→ **REQUIRED ACTION**:
In your copy of the listing below, reproduce each word exactly and include no pictures.

++++ EXERCISE INPUT ++++

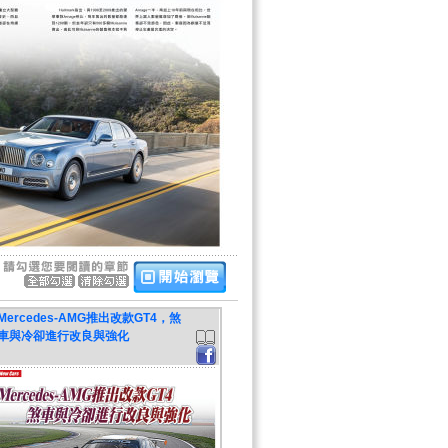
Mercedes-AMG推出改款GT4，煞
車與冷卻進行改良與強化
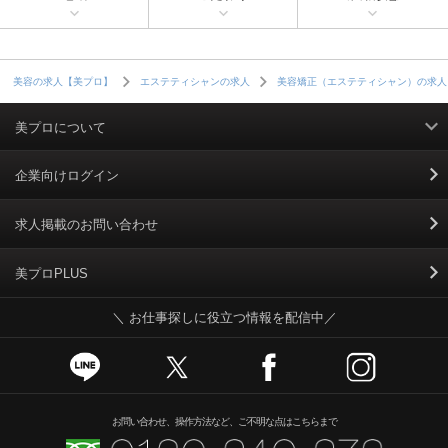
美容の求人【美プロ】
エステティシャンの求人
美容矯正（エステティシャン）の求人
美プロについて
利用規約
企業向けログイン
掲載規約
求人掲載のお問い合わせ
個人情報保護ポリシー
美プロPLUS
＼ お仕事探しに役立つ情報を配信中／
個人情報のお取り扱いについて
Cookieポリシー
スカウトとは
お問い合わせ、操作方法など、ご不明な点はこちらまで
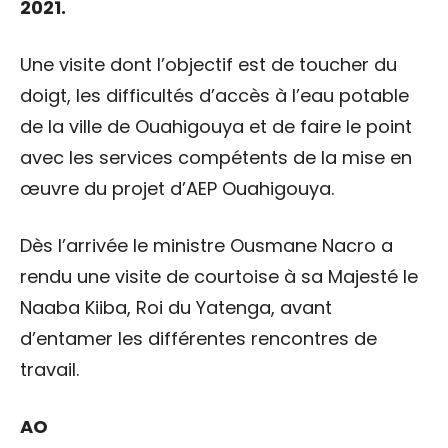
2021.
Une visite dont l’objectif est de toucher du
doigt, les difficultés d’accès à l’eau potable
de la ville de Ouahigouya et de faire le point
avec les services compétents de la mise en
œuvre du projet d’AEP Ouahigouya.
Dès l’arrivée le ministre Ousmane Nacro a
rendu une visite de courtoise à sa Majesté le
Naaba Kiiba, Roi du Yatenga, avant
d’entamer les différentes rencontres de
travail.
AO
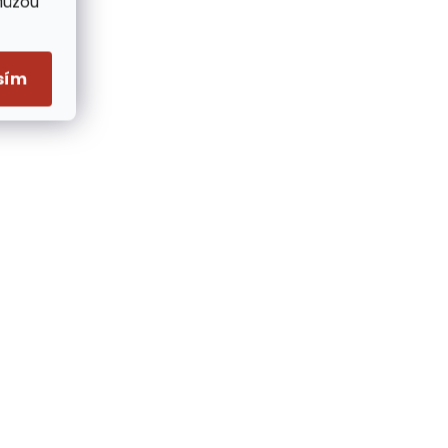
Můžou
sím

++++

→ **ANSWER TO THIS EXERCISE**:
Mercedes-AMG推出改款GT4，煞
車與冷卻進行改良與強化
美容の求人【美プロ】
エステティシャンの求人
美容矯正（エステティシャン）の求人
美プロについて
利用規約
企業向けログイン
掲載規約
求人掲載のお問い合わせ
個人情報保護ポリシー
美プロPLUS
＼ お仕事探しに役立つ情報を配信中／
個人情報のお取り扱いについて
Cookieポリシー
スカウトとは
お問い合わせ、操作方法など、ご不明な点はこちらまで
2021.
Une visite dont l’objectif est de toucher du
doigt, les difficultés d’accès à l’eau potable
de la ville de Ouahigouya et de faire le point
avec les services compétents de la mise en
œuvre du projet d’AEP Ouahigouya.
Dès l’arrivée le ministre Ousmane Nacro a
rendu une visite de courtoise à sa Majesté le
Naaba Kiiba, Roi du Yatenga, avant
d’entamer les différentes rencontres de
travail.
AO
Můžou
sím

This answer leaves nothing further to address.